Date of Award


Document Type


Degree Name

Master of Science in Computer Science


School of Computer Science and Engineering

First Reader/Committee Chair

Yan Zhang


The amount of data generated in medical records, especially in a modern context, is growing significantly. As the amount of data grows, it is very useful to classify the data into relevant classes for further interventions. Different methods that are not automated are very time-consuming and require manual effort have been tried for this before.

Recently deep learning has been used for this task but due to the complexity of the dataset, specifically due to inter-class similarities in the dataset and specific terminology having different meanings in medical contexts has caused significant problems in having a definitive approach to medical notes classification. In this study, the different recent improvements to NLP borne from Transformer networks have been implemented on a significant medical notes dataset to classify them into 5 different classes, specifically neoplasms, digestive system diseases, nervous system diseases, cardiovascular diseases and general pathological conditions.

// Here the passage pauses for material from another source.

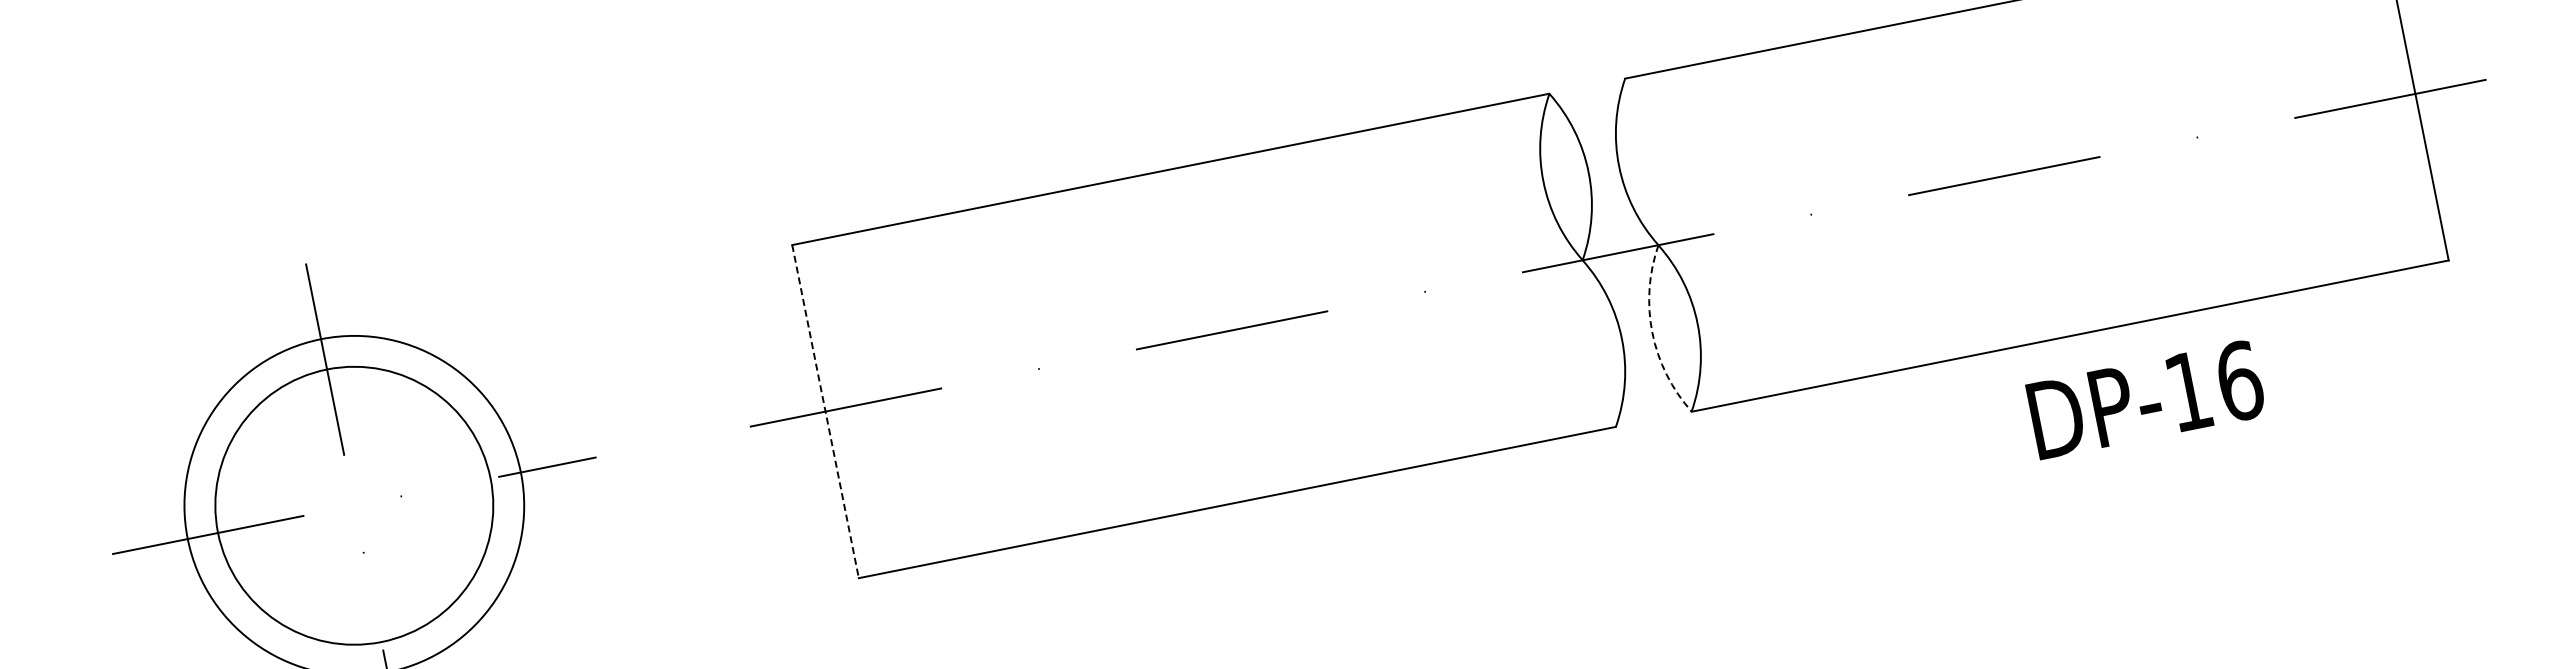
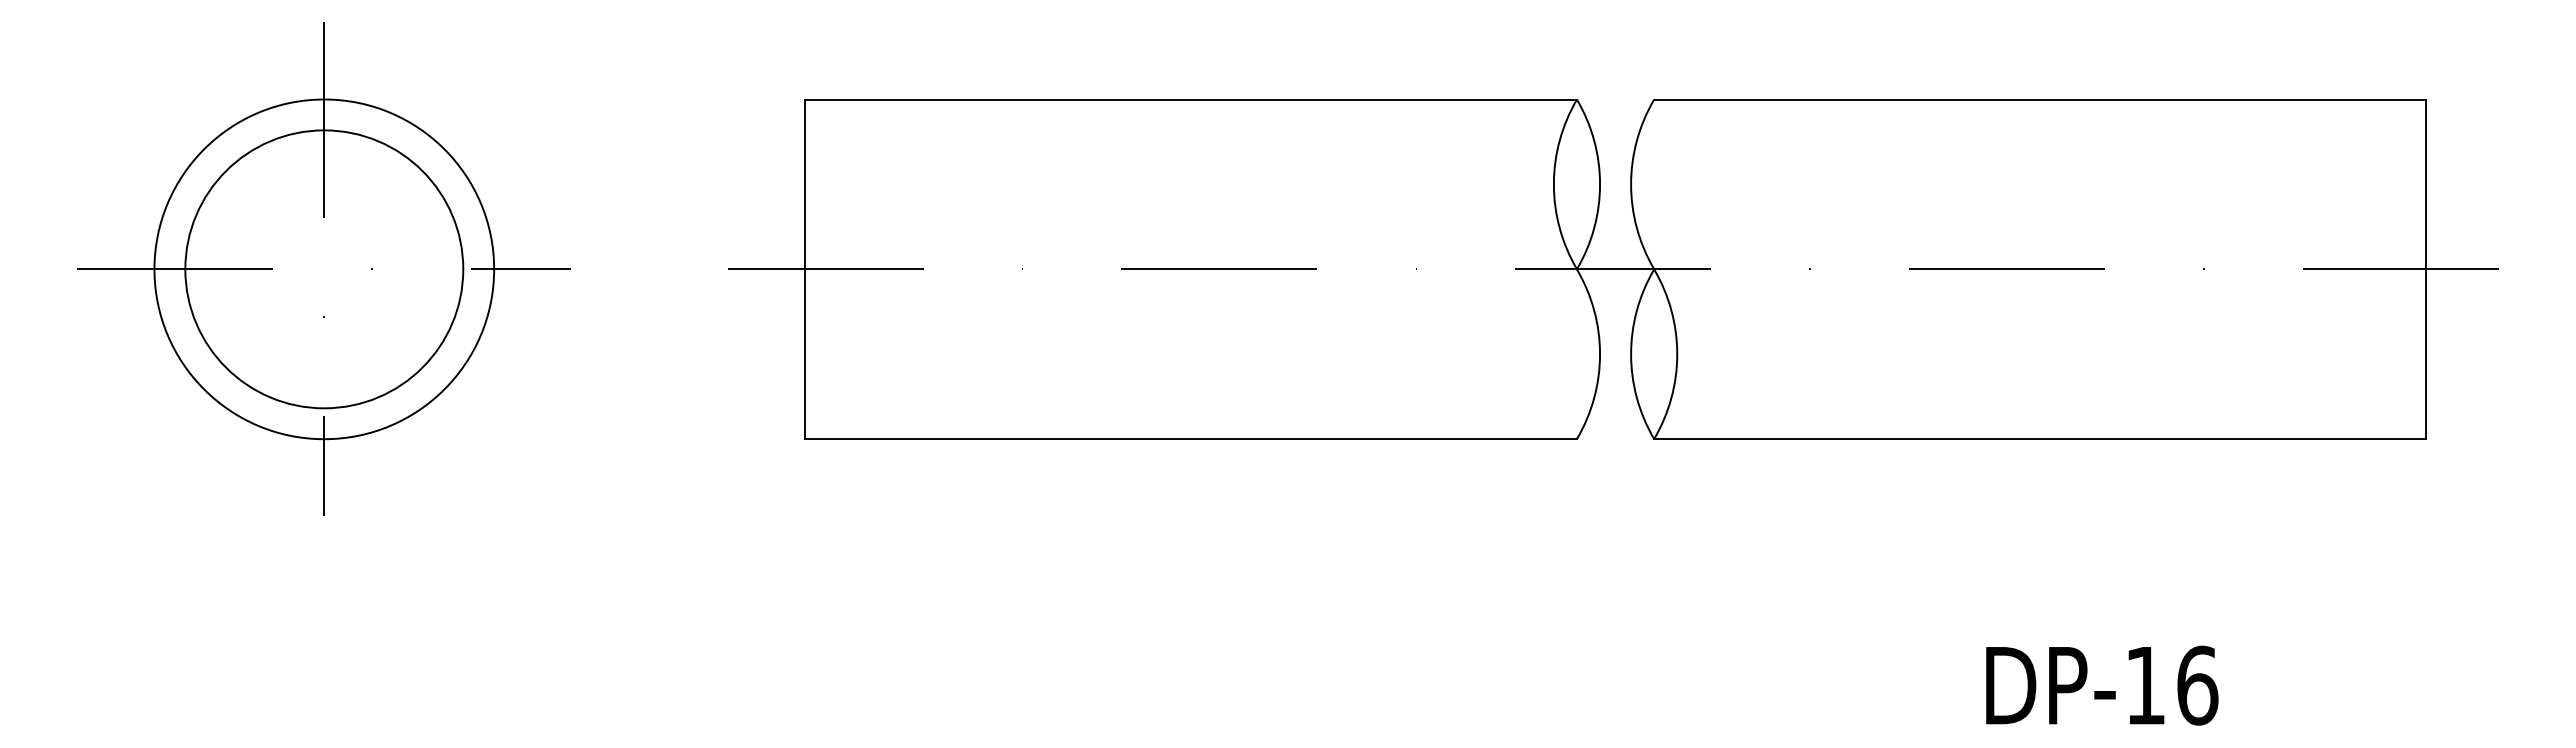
arc: (1652, 333) -> (1631, 354), dashed -> solid
text: (2146, 399) -> (2102, 685), moved
line: (825, 411) -> (804, 269), dashed -> solid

To achieve this, specifically, the best model proposed is the BERT pre-trained on a large corpus and fine-tuned on this medical notes dataset. A robust 5-fold cross-validation is performed when these results are generated to utilize the entire dataset for finding optimal search parameters and the test dataset is used to report the results. The results on the optimised BERT model outperform the results in the paper that introduced this dataset and a baseline linear model.

In addition to the final accuracy, individual class-wise metrics were also calculated and reported showing that general pathological conditions have significant overlap with other diseases and thus are harder to classify. This was visualised using t-SNE of the embeddings of the CLS token in the BERT model.

In conclusion, these results present a novel and effective method for medical notes classification using a transformer-based BERT model. The proposed model outperforms the current state-of-the-art results published on this dataset. There are still significant challenges requiring domain knowledge to be used in modelling to improve efficiency, but the proposed model achieves high class-wise accuracy metrics to automate classification tasks in the first pass after which further models can be used with higher confidence.